Response to Grootkraal Judgment | Western Cape Government


Response to Grootkraal Judgment

3 August 2017

I have now had the opportunity to study the Grootkraal Judgment (24611/2011) and consult with my Legal Counsel.

I have serious concerns regarding some statements that have been made in the judgment, some of which exhibit statements of exasperation, some of which would appear to be intruding into the competence of the executive, and some of which appear to be erroneous.

The facts of this matter are as follows:

  1. This matter dates back to 2010, when the lease agreement between the new owner, Kobot Besigsheids Trust ("KBT"), and the WCED expired. Negotiations between the KBT and the department in respect of a new lease agreement were then already underway. Those attempts were however, unsuccessful and indications were that the school, Grootkraal, would have to vacate the property.
  2. In keeping with its constitutional obligations, the department made alternative arrangements to ensure the continued education of the learners. The department arranged to relocate the school to Voorbedacht Primary School, approximately, 17 kms from Grootkraal's current site. Voorbedacht occupies a large piece of state land, which can accommodate the two schools. In order to facilitate the relocation, the department erected the same number of mobile classrooms as the learners occupied at Grootkraal.
  3. Grootkraal's school governing body opposed the relocation and succeeded in obtaining a court interdict in July 2011 to delay the relocation of the school. ("The Henney J order")
  4. Henney J ordered the department to try and engage the KBTin an attempt to re-negotiate a lease agreement. The Department did so, making offers that were considerably higher than the average rentals paid in respect of other public schools on private land in the area.
  5. These negotiations were unsuccessful, and in December 2011, the KBT applied to Court for an order evicting the department and the school from its property. The former MEC did not oppose the application on the basis that the lease agreement with KBT had expired.
  6. Quite clearly, the department, as far back as 2010, had to know who property owner was in order to negotiate a new lease agreement.
  7. Justice Baartman initially heard the matter in early 2012. She appointed the Centre for Child Law at the University of Pretoria to report to her on the interests of the learners in this matter. The centre did so in September 2013.
  8. Subsequently, other parties intervened. One such party, the community of Grootkraal, launched a counter-application in May 2014, claiming a right to occupy the land on the basis of a public servitude. They contended that should they successfully oppose the eviction application, KBT might sell the property, in which event they would have to repeat the exercise and accordingly, requested the Court to determine their rights in respect of the property.
  9. Nothing further happened in this matter until, in late 2016. Justice Baartman then asked the department for the WCED's plan for the school. The department remained steadfast in its commitment to ensure the continued education of the learners at Grootkraal. In the event of an eviction order ultimately being granted, the department could relocate Grootkraal to the Voorbedacht property. Although, some of the mobile classrooms referred to above had in the meanwhile been relocated to another school to fulfil a classroom need there, the department undertook to replace the mobile units at Voorbedacht, and made it quite clear that the transport route could be extended. In the event that learners had to leave their homes earlier to travel the additional 17kms in the morning, arrangements would be made with the school to start later. These arrangements were clearly set out in the court papers filed by the department.
  10. The department formed the view that a decision by the Court in favour of the community, impacted significantly on whether Grootkraal ought in the meanwhile to be relocated. Furthermore, the Henney J order did not impose an obligation on the department to take a decision on whether or not to relocate Grootkraal. It merely required the department to comply with the process provided for therein if it decided to relocate Grootkraal. Accordingly, the department considered it sensible to await the outcome of the community's counter-application. That decision was only handed down on 1 August 2017.

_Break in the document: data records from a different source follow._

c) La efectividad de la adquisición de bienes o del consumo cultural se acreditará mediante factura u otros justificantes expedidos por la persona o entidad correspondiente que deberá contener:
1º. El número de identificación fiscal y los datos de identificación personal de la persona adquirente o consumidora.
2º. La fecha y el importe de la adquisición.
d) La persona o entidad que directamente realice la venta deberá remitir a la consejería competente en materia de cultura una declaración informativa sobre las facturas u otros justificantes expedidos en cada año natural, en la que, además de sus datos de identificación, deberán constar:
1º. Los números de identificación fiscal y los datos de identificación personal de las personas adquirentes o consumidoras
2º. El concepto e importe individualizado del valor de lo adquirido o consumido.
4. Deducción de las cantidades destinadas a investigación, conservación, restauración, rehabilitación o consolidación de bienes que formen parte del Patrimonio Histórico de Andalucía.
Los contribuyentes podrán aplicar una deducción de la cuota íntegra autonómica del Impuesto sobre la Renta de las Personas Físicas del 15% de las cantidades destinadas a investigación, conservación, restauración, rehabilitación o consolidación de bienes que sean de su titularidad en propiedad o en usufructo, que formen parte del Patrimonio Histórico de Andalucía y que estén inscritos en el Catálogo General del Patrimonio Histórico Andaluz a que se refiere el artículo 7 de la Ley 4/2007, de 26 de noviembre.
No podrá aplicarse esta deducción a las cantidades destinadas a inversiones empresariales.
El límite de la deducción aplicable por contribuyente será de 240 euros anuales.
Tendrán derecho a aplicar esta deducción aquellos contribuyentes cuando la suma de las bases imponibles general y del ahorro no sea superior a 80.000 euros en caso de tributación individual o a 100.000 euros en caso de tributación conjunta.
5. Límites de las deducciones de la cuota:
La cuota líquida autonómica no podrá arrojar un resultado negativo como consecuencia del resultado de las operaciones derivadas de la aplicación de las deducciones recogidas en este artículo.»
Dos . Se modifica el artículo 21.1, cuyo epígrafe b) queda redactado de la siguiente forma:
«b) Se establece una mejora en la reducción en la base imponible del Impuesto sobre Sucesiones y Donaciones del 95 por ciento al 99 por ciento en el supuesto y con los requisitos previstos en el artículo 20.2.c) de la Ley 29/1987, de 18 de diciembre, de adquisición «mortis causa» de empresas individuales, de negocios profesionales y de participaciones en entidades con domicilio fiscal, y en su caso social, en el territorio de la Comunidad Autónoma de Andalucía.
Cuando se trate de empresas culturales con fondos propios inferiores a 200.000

The education of the learners at Grootkraal has continued uninterruptedly and has not been affected at all by the department. During this time, the department has continued to support Grootkraal by providing the necessary education materials and transport costs.

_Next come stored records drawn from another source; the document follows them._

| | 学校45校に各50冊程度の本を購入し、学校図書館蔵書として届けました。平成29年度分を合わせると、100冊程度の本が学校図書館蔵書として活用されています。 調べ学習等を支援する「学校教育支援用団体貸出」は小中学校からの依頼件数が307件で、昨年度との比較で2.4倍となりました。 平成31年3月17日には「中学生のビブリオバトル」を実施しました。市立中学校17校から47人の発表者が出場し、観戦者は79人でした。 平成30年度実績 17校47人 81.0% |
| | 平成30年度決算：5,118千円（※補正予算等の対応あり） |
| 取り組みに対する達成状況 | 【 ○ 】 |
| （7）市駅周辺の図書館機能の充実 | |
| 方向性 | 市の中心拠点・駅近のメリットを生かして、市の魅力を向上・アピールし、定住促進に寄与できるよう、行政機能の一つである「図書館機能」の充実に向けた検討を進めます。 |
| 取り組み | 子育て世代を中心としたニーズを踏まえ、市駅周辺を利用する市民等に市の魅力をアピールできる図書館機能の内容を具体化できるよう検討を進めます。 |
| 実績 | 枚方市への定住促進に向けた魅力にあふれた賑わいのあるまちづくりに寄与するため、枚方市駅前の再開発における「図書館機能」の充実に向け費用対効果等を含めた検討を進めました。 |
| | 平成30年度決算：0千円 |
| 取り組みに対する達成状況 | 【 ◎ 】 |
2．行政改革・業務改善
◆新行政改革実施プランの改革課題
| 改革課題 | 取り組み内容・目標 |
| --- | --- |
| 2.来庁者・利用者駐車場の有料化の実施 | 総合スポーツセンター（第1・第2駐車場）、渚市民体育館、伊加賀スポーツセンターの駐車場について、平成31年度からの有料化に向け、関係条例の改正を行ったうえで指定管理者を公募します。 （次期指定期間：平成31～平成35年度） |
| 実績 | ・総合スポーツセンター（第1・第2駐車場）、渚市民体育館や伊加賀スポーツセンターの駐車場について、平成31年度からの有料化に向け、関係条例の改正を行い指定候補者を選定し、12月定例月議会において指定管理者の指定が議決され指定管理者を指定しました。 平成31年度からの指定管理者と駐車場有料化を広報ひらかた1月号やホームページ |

I am obliged to provide enough school places so that every child in the province can attend school. I do so within the department's available resources under extremely difficult circumstances, always with the best interests of all learners uppermost in our minds.

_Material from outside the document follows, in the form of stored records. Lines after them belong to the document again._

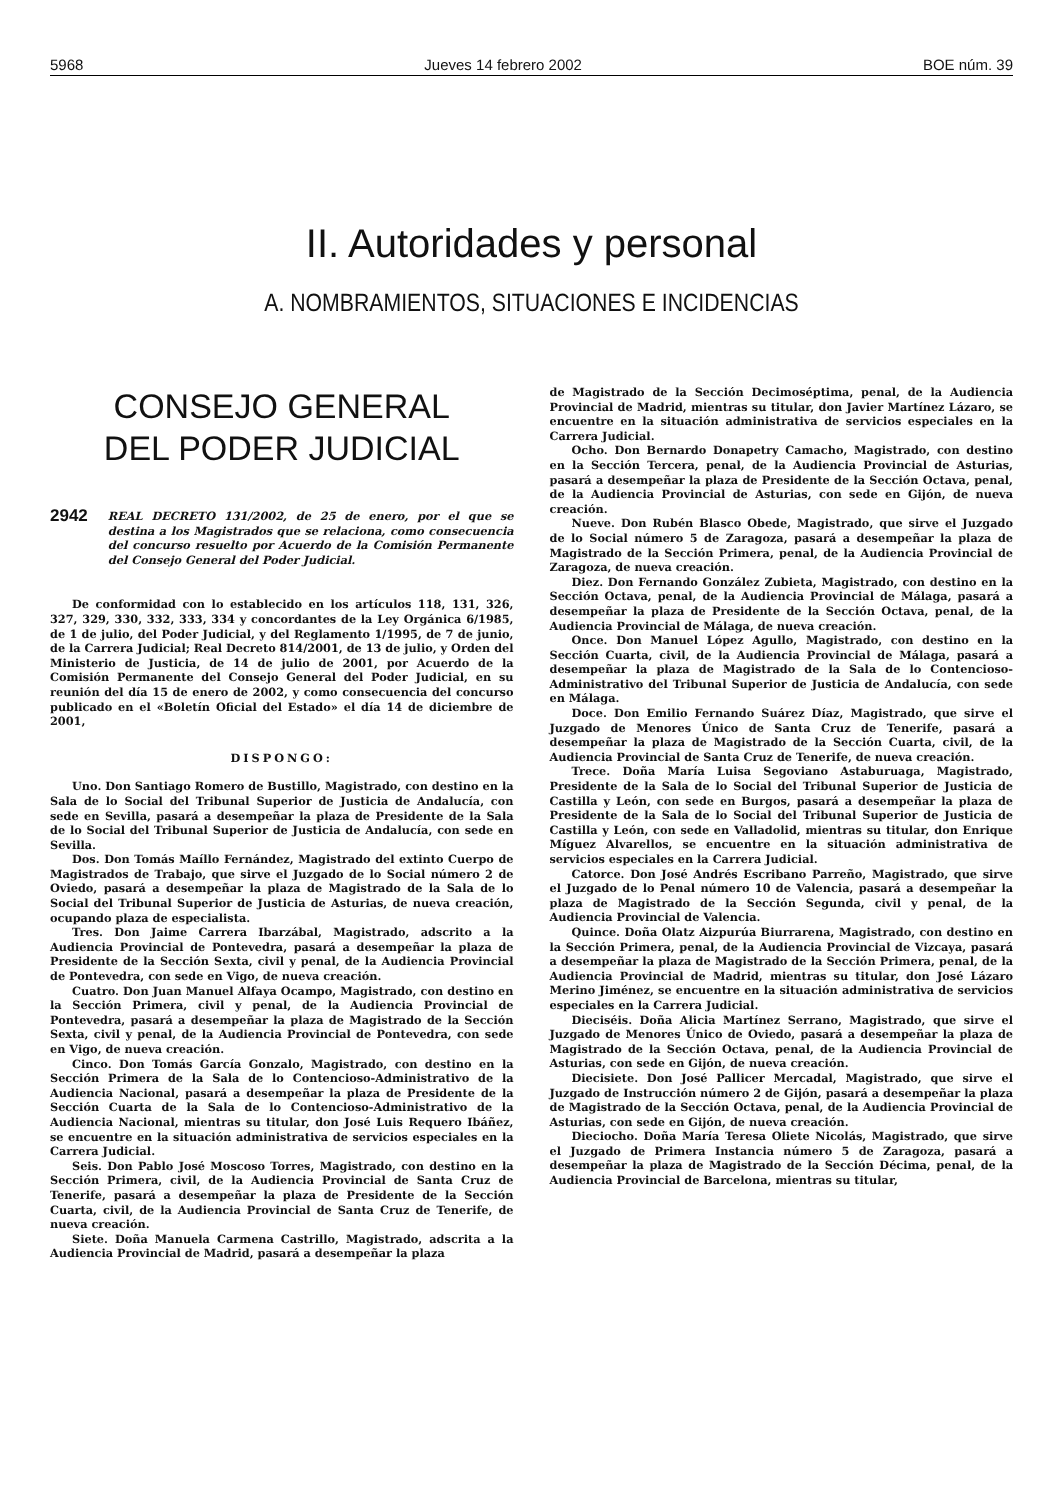5968 Jueves 14 febrero 2002 BOE núm. 39
II. Autoridades y personal
A. NOMBRAMIENTOS, SITUACIONES E INCIDENCIAS
CONSEJO GENERAL
DEL PODER JUDICIAL
2942 REAL DECRETO 131/2002, de 25 de enero, por el que se destina a los Magistrados que se relaciona, como consecuencia del concurso resuelto por Acuerdo de la Comisión Permanente del Consejo General del Poder Judicial.
De conformidad con lo establecido en los artículos 118, 131, 326, 327, 329, 330, 332, 333, 334 y concordantes de la Ley Orgánica 6/1985, de 1 de julio, del Poder Judicial, y del Reglamento 1/1995, de 7 de junio, de la Carrera Judicial; Real Decreto 814/2001, de 13 de julio, y Orden del Ministerio de Justicia, de 14 de julio de 2001, por Acuerdo de la Comisión Permanente del Consejo General del Poder Judicial, en su reunión del día 15 de enero de 2002, y como consecuencia del concurso publicado en el «Boletín Oficial del Estado» el día 14 de diciembre de 2001,
DISPONGO:
Uno. Don Santiago Romero de Bustillo, Magistrado, con destino en la Sala de lo Social del Tribunal Superior de Justicia de Andalucía, con sede en Sevilla, pasará a desempeñar la plaza de Presidente de la Sala de lo Social del Tribunal Superior de Justicia de Andalucía, con sede en Sevilla.
Dos. Don Tomás Maíllo Fernández, Magistrado del extinto Cuerpo de Magistrados de Trabajo, que sirve el Juzgado de lo Social número 2 de Oviedo, pasará a desempeñar la plaza de Magistrado de la Sala de lo Social del Tribunal Superior de Justicia de Asturias, de nueva creación, ocupando plaza de especialista.
Tres. Don Jaime Carrera Ibarzábal, Magistrado, adscrito a la Audiencia Provincial de Pontevedra, pasará a desempeñar la plaza de Presidente de la Sección Sexta, civil y penal, de la Audiencia Provincial de Pontevedra, con sede en Vigo, de nueva creación.
Cuatro. Don Juan Manuel Alfaya Ocampo, Magistrado, con destino en la Sección Primera, civil y penal, de la Audiencia Provincial de Pontevedra, pasará a desempeñar la plaza de Magistrado de la Sección Sexta, civil y penal, de la Audiencia Provincial de Pontevedra, con sede en Vigo, de nueva creación.
Cinco. Don Tomás García Gonzalo, Magistrado, con destino en la Sección Primera de la Sala de lo Contencioso-Administrativo de la Audiencia Nacional, pasará a desempeñar la plaza de Presidente de la Sección Cuarta de la Sala de lo Contencioso-Administrativo de la Audiencia Nacional, mientras su titular, don José Luis Requero Ibáñez, se encuentre en la situación administrativa de servicios especiales en la Carrera Judicial.
Seis. Don Pablo José Moscoso Torres, Magistrado, con destino en la Sección Primera, civil, de la Audiencia Provincial de Santa Cruz de Tenerife, pasará a desempeñar la plaza de Presidente de la Sección Cuarta, civil, de la Audiencia Provincial de Santa Cruz de Tenerife, de nueva creación.
Siete. Doña Manuela Carmena Castrillo, Magistrado, adscrita a la Audiencia Provincial de Madrid, pasará a desempeñar la plaza
de Magistrado de la Sección Decimoséptima, penal, de la Audiencia Provincial de Madrid, mientras su titular, don Javier Martínez Lázaro, se encuentre en la situación administrativa de servicios especiales en la Carrera Judicial.
Ocho. Don Bernardo Donapetry Camacho, Magistrado, con destino en la Sección Tercera, penal, de la Audiencia Provincial de Asturias, pasará a desempeñar la plaza de Presidente de la Sección Octava, penal, de la Audiencia Provincial de Asturias, con sede en Gijón, de nueva creación.
Nueve. Don Rubén Blasco Obede, Magistrado, que sirve el Juzgado de lo Social número 5 de Zaragoza, pasará a desempeñar la plaza de Magistrado de la Sección Primera, penal, de la Audiencia Provincial de Zaragoza, de nueva creación.
Diez. Don Fernando González Zubieta, Magistrado, con destino en la Sección Octava, penal, de la Audiencia Provincial de Málaga, pasará a desempeñar la plaza de Presidente de la Sección Octava, penal, de la Audiencia Provincial de Málaga, de nueva creación.
Once. Don Manuel López Agullo, Magistrado, con destino en la Sección Cuarta, civil, de la Audiencia Provincial de Málaga, pasará a desempeñar la plaza de Magistrado de la Sala de lo Contencioso-Administrativo del Tribunal Superior de Justicia de Andalucía, con sede en Málaga.
Doce. Don Emilio Fernando Suárez Díaz, Magistrado, que sirve el Juzgado de Menores Único de Santa Cruz de Tenerife, pasará a desempeñar la plaza de Magistrado de la Sección Cuarta, civil, de la Audiencia Provincial de Santa Cruz de Tenerife, de nueva creación.
Trece. Doña María Luisa Segoviano Astaburuaga, Magistrado, Presidente de la Sala de lo Social del Tribunal Superior de Justicia de Castilla y León, con sede en Burgos, pasará a desempeñar la plaza de Presidente de la Sala de lo Social del Tribunal Superior de Justicia de Castilla y León, con sede en Valladolid, mientras su titular, don Enrique Míguez Alvarellos, se encuentre en la situación administrativa de servicios especiales en la Carrera Judicial.
Catorce. Don José Andrés Escribano Parreño, Magistrado, que sirve el Juzgado de lo Penal número 10 de Valencia, pasará a desempeñar la plaza de Magistrado de la Sección Segunda, civil y penal, de la Audiencia Provincial de Valencia.
Quince. Doña Olatz Aizpurúa Biurrarena, Magistrado, con destino en la Sección Primera, penal, de la Audiencia Provincial de Vizcaya, pasará a desempeñar la plaza de Magistrado de la Sección Primera, penal, de la Audiencia Provincial de Madrid, mientras su titular, don José Lázaro Merino Jiménez, se encuentre en la situación administrativa de servicios especiales en la Carrera Judicial.
Dieciséis. Doña Alicia Martínez Serrano, Magistrado, que sirve el Juzgado de Menores Único de Oviedo, pasará a desempeñar la plaza de Magistrado de la Sección Octava, penal, de la Audiencia Provincial de Asturias, con sede en Gijón, de nueva creación.
Diecisiete. Don José Pallicer Mercadal, Magistrado, que sirve el Juzgado de Instrucción número 2 de Gijón, pasará a desempeñar la plaza de Magistrado de la Sección Octava, penal, de la Audiencia Provincial de Asturias, con sede en Gijón, de nueva creación.
Dieciocho. Doña María Teresa Oliete Nicolás, Magistrado, que sirve el Juzgado de Primera Instancia número 5 de Zaragoza, pasará a desempeñar la plaza de Magistrado de la Sección Décima, penal, de la Audiencia Provincial de Barcelona, mientras su titular,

The ordering of its resources is pre-eminently a matter which falls within the competence and remit of the department. The property at Voorbedacht is state-owned and improvements on state-owned land are more beneficial in the long term.

The department's available resources do not permit it to improve private property, or to acquire private property when there is state property in the broader area, the development costs of which are likely to exceed by far any improvement of state-owned property in order to achieve the same or similar purpose.